Qui arrêtera Israël et le Rwanda?
Rien ne semble pouvoir arrêter Israël dans sa volonté d’«éradiquer» le Hezbollah au Liban et le Hamas à Gaza, comme le premier ministre Netanyahou prétend le faire – au prix de milliers de morts, de personnes déplacées, qui paient le prix fort de cette folie meurtrière. Ivre de sa toute-puissance militaire, soutenu à bout de bras par les Etats-Unis, l’Etat hébreu défie les pays occidentaux, mais aussi les Nations Unies, dont la FINUL [force de maintien de la paix] dans le Sud Liban se voit attaquée, sommée de quitter les lieux. Les pays occidentaux, Suisse comprise, appellent à un cessez-le-feu immédiat, mais sans condamner explicitement Israël. A quelques milliers de kilomètres de là, le Rwanda poursuit son offensive aux côtés du M23, un groupe armé qui terrorise et sème la mort et la désolation dans la région. Dans un premier temps, Kigali avait nié son appui au M23, mais plusieurs rapports du Groupe d’experts des Nations Unies, accablants, ont définitivement levé le voile: l’armée rwandaise apporte non seulement un appui massif à ce «Mouvement du 23 mars», mais ses hommes sont également présents sur le terrain, faisant subir aux habitants et habitantes d’innommables sévices.

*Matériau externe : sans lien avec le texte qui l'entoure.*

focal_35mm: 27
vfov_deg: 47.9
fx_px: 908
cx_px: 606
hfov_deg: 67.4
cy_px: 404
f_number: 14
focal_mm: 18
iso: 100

Quel est le lien et le point commun entre ces deux régions, hormis les atrocités commises à l’encontre des populations civiles? L’impuissance de la «communauté internationale» à y mettre un terme est l’un d’eux. Les demandes pour un cessez-le-feu adressées à Israël pleuvent de partout, assorties de mobilisations monstres de part et d’autre la planète, rien n’y fait, pas plus que les mandats d’arrêt requis par la Cour pénale internationale contre Benjamin Netanyahou et les dirigeants du Hamas pour crimes de guerre. Tel-Aviv continue à pilonner des hommes, des femmes et des enfants en toute impunité, à Gaza comme dans le sud du Liban. Quant au Rwanda, malgré la preuve irréfutable qu’il joue un rôle déterminant dans la persistance des horreurs perpétrées dans les provinces du Kivu, son président Paul Kagame continue de figurer parmi les «chouchous» de la communauté internationale, qui admire sa capacité à avoir su rebondir après le génocide d’un million de Tutsis il y a tout juste trente ans.

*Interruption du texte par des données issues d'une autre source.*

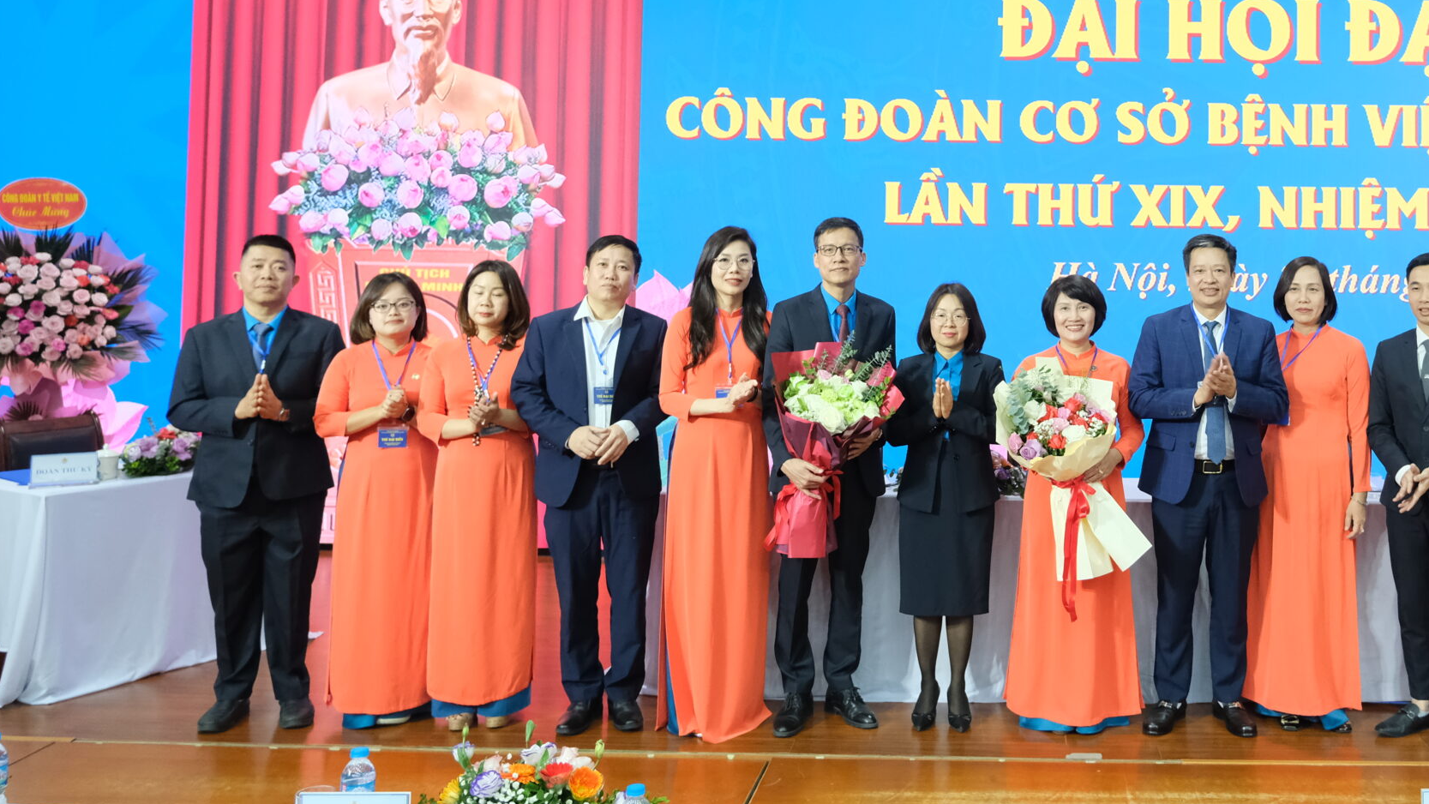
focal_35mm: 37
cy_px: 222
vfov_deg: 31.5
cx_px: 1006
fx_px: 1402
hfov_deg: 52.4
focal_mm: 15
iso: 2000
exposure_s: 1/60
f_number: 3.5
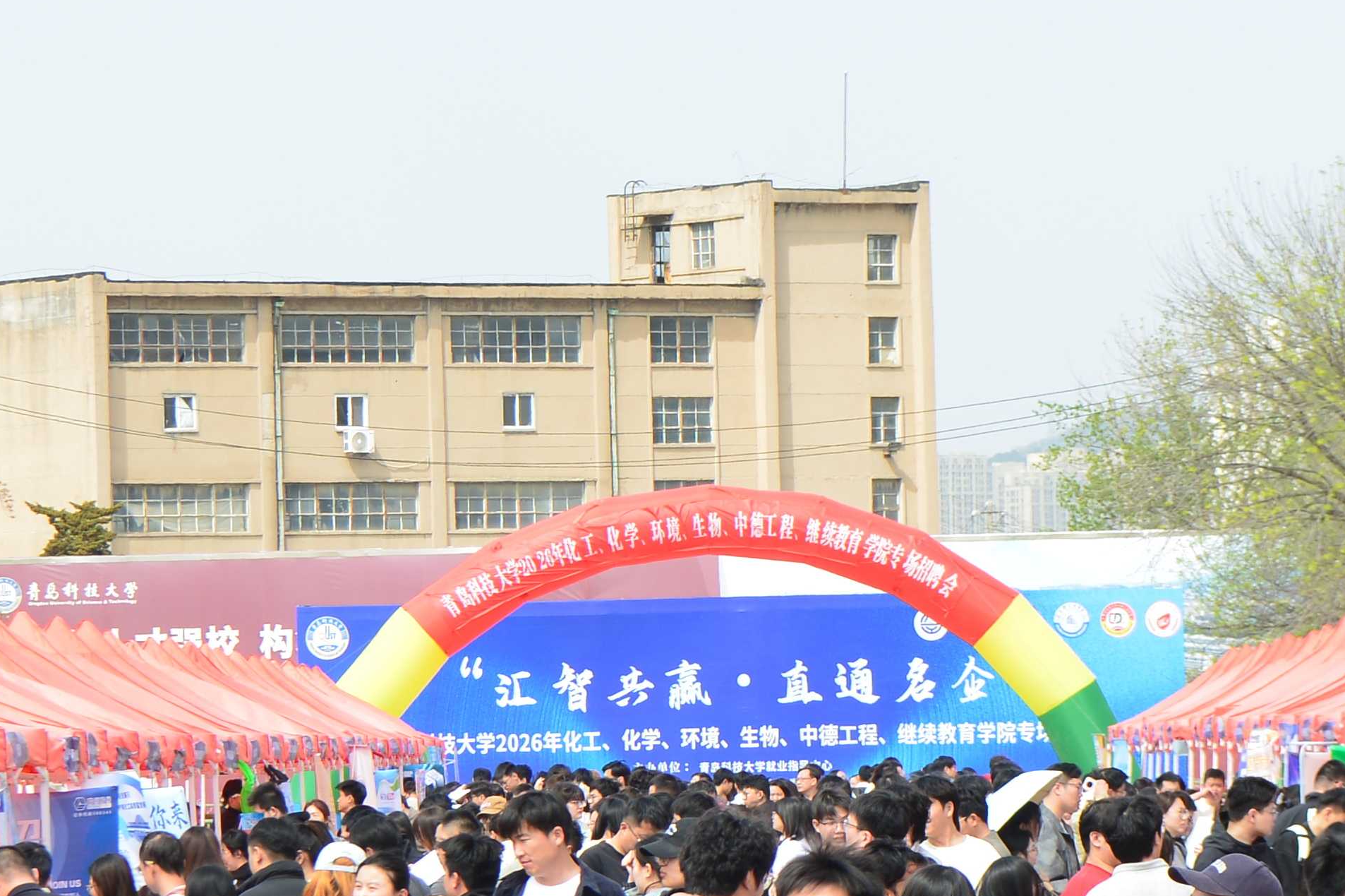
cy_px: 593
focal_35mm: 94
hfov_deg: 21.7
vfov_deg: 14.5
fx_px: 3510
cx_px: 680
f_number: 8
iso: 100
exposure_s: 1/100
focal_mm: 70
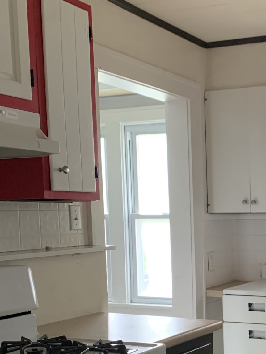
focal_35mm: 58
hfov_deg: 23.6
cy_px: 287
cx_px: 295
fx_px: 594
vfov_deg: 32.3
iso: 320
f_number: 1.8
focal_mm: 4.25
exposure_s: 1/60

C’est que les pays européens et nord-américains, entre autres, continuent à être rongés par un fort sentiment de culpabilité de n’avoir pas su, pu ou voulu faire cesser le drame absolu du massacre de plus d’un million de Tutsis en avril 1994, au vu et au su du monde entier. Aujourd’hui, on sait que cette horreur aurait pu être stoppée, mais qu’elle ne le fut point par manque de volonté politique. Est-ce ce qui explique la mansuétude, le laisser-faire dont bénéficie le régime de Paul Kagame, lequel ne manque d’ailleurs pas de surfer sur ce sentiment? Le 7 avril dernier, lors des cérémonies de commémoration marquant les 30 ans du génocide tutsi, le président avait à nouveau reproché à la communauté internationale de les avoir «laissé tomber» pendant cette période.
Peut-on oser un rapprochement avec le sentiment de culpabilité face à la Shoah qui continue à étreindre la communauté internationale? Laquelle lors de la Seconde Guerre Mondiale n’a pas su, pu, voulu mettre fin à l’extermination de millions de juifs menée par le régime nazi d’Adolf Hitler? La guerre menée par Israël dans la bande de Gaza, et désormais au Liban, n’a en tout cas pas entamé l’alignement sur Israël des pays occidentaux, parmi lesquels l’Allemagne, qui freine toute critique du régime Netanyahu et toute action de solidarité avec les Palestiniens. C’est que le sentiment de culpabilité de l’Allemagne pour les horreurs de la Shoah pousse depuis des décennies Berlin à se ranger derrière l’Etat hébreu. Un positionnement que l’on retrouve peu ou prou chez la plupart des pays européens. Sans compter les Etats-Unis qui, eux, continuent à alimenter Israël en armements, malgré les milliers de morts à Gaza et désormais au Liban.